A few weeks ago, I was assigned to evaluate all our programmers. I'm very uncomfortable with this since I was the one who taught everyone the shop's programming language (they all got out of college not knowing the language and as luck would have it, I'm very proficient with it.). On the evaluation, I was very biased on their performance (perfect scores).
I'm glad that our programming shop doesn't require an average performance level but I heard horror stories of shops which do require an average level.
My question are as follows:
As a programmer, what evaluation questions would you like to see?
As a manager, what evaluation questions would you like to see?
As the evaluator, how can you prevent bias in your evaluation?
I would love to remove the evaluation test. Is there any advantages to having an evaluation test? Any disadvantage?
Gets things done is really all you need to evaluate a developer. After that you look at the quality that the developer generates. Do they write unit tests and believe in testing and being responsible for the code they generate? Do they take initiative to fix bugs without being assigned them? Are they passionate about coding? Are they always constantly learning, trying to find better ways to accomplish a task or make a process better? These questions are pretty much how I judge developers directly under me. If they are not directly under you and you are not a direct report for them, then you really shouldn't be evaluating them. If you are assigned in evaluating those programmers that aren't under you, then you need to be proactive to answer the above questions about them, which can be hard.
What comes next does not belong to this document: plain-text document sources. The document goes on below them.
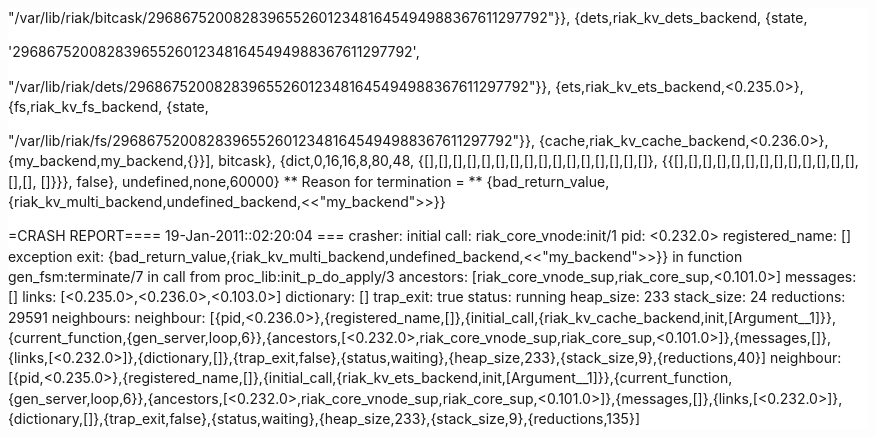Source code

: "/var/lib/riak/bitcask/296867520082839655260123481645494988367611297792"}},
 {dets,riak\_kv\_dets\_backend,
 {state,
 
'296867520082839655260123481645494988367611297792',
 
"/var/lib/riak/dets/296867520082839655260123481645494988367611297792"}},
 {ets,riak\_kv\_ets\_backend,<0.235.0>},
 {fs,riak\_kv\_fs\_backend,
 {state,
 
"/var/lib/riak/fs/296867520082839655260123481645494988367611297792"}},
 {cache,riak\_kv\_cache\_backend,<0.236.0>},
 {my\_backend,my\_backend,{}}],
 bitcask},
 {dict,0,16,16,8,80,48,
 {[],[],[],[],[],[],[],[],[],[],[],[],[],[],[],[]},
 {{[],[],[],[],[],[],[],[],[],[],[],[],[],[],[],
 []}}},
 false},
 undefined,none,60000}
\*\* Reason for termination = 
\*\* {bad\_return\_value,
 {riak\_kv\_multi\_backend,undefined\_backend,<<"my\_backend">>}}

=CRASH REPORT==== 19-Jan-2011::02:20:04 ===
 crasher:
 initial call: riak\_core\_vnode:init/1
 pid: <0.232.0>
 registered\_name: []
 exception exit: 
{bad\_return\_value,{riak\_kv\_multi\_backend,undefined\_backend,<<"my\_backend">>}}
 in function gen\_fsm:terminate/7
 in call from proc\_lib:init\_p\_do\_apply/3
 ancestors: [riak\_core\_vnode\_sup,riak\_core\_sup,<0.101.0>]
 messages: []
 links: [<0.235.0>,<0.236.0>,<0.103.0>]
 dictionary: []
 trap\_exit: true
 status: running
 heap\_size: 233
 stack\_size: 24
 reductions: 29591
 neighbours:
 neighbour: 
[{pid,<0.236.0>},{registered\_name,[]},{initial\_call,{riak\_kv\_cache\_backend,init,[Argument\_\_1]}},{current\_function,{gen\_server,loop,6}},{ancestors,[<0.232.0>,riak\_core\_vnode\_sup,riak\_core\_sup,<0.101.0>]},{messages,[]},{links,[<0.232.0>]},{dictionary,[]},{trap\_exit,false},{status,waiting},{heap\_size,233},{stack\_size,9},{reductions,40}]
 neighbour: 
[{pid,<0.235.0>},{registered\_name,[]},{initial\_call,{riak\_kv\_ets\_backend,init,[Argument\_\_1]}},{current\_function,{gen\_server,loop,6}},{ancestors,[<0.232.0>,riak\_core\_vnode\_sup,riak\_core\_sup,<0.101.0>]},{messages,[]},{links,[<0.232.0>]},{dictionary,[]},{trap\_exit,false},{status,waiting},{heap\_size,233},{stack\_size,9},{reductions,135}]
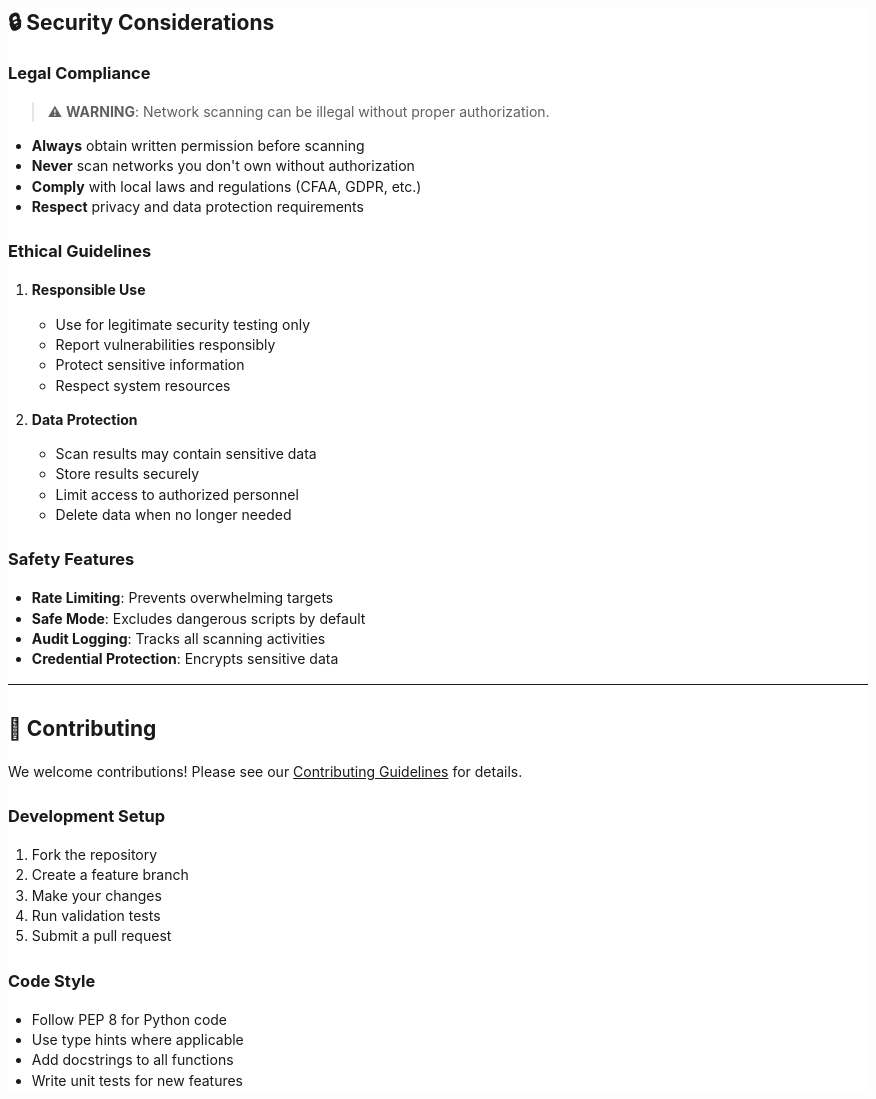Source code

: 
## 🔒 Security Considerations

### Legal Compliance

> ⚠️ **WARNING**: Network scanning can be illegal without proper authorization.

- **Always** obtain written permission before scanning
- **Never** scan networks you don't own without authorization
- **Comply** with local laws and regulations (CFAA, GDPR, etc.)
- **Respect** privacy and data protection requirements

### Ethical Guidelines

1. **Responsible Use**
   - Use for legitimate security testing only
   - Report vulnerabilities responsibly
   - Protect sensitive information
   - Respect system resources

2. **Data Protection**
   - Scan results may contain sensitive data
   - Store results securely
   - Limit access to authorized personnel
   - Delete data when no longer needed

### Safety Features

- **Rate Limiting**: Prevents overwhelming targets
- **Safe Mode**: Excludes dangerous scripts by default
- **Audit Logging**: Tracks all scanning activities
- **Credential Protection**: Encrypts sensitive data

---

## 🤝 Contributing

We welcome contributions! Please see our [Contributing Guidelines](CONTRIBUTING.md) for details.

### Development Setup

1. Fork the repository
2. Create a feature branch
3. Make your changes
4. Run validation tests
5. Submit a pull request

### Code Style

- Follow PEP 8 for Python code
- Use type hints where applicable
- Add docstrings to all functions
- Write unit tests for new features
You can't remove the evaluation test. I know it can become tedious sometimes, but I actually enjoy doing it and it's invaluable for the developer you are evaluating. You need to be a manager that cares about how your developers do. You are a direct reflection on them and as they are of you. One question I always leave up to the developer is for them to evaluate me. The evaluation needs to be a two lane road.
I have to also evaluate off a cookie cutter list of questions, which I do, but I always add the above and try to make the evaluation fun and a learning exercise during the time I have the developer one on one, it is all about the developer you are reviewing.
I would first consider not necessarily the number of lines of code, but the value of the code that the person adds as reflective of course to what they are assigned to do. Someone told to maintain code verses building a new app is very different. Also consider how the person uses new techniques to make the code relevant and updated? How maintainable is the code the person creates? Do they do things in a manner that is logical and understandable to the rest of the team? Does their coding improve the app or just wreck it? Last and not least does their coding improve over time?
What about getting everyone's input? Everyone that a person is working with will have a unique insight into that person. One person might think someone is a slacker, while another person sees that they are spending a lot of time planning before they start coding, etc.
What about getting everyone's input? Everyone that a person is working with will have a unique insight into that person.
That would work if (1) evaluation is conducted with open doors and (2) you've worked with that person on one project or even on the same module. As the person evaluating them, I couldn't judge the programmers who I didn't directly work with.
One person might think someone is a slacker, while another person sees that they are spending a lot of time planning before they start coding
Unfortunately, this is debatable. Someone who looks like a slacker might be in deep thoughts, or maybe not. And is someone who spend a long time planning, necessarily a bad programmer?
I believe a good evaluation question would be able to answer this.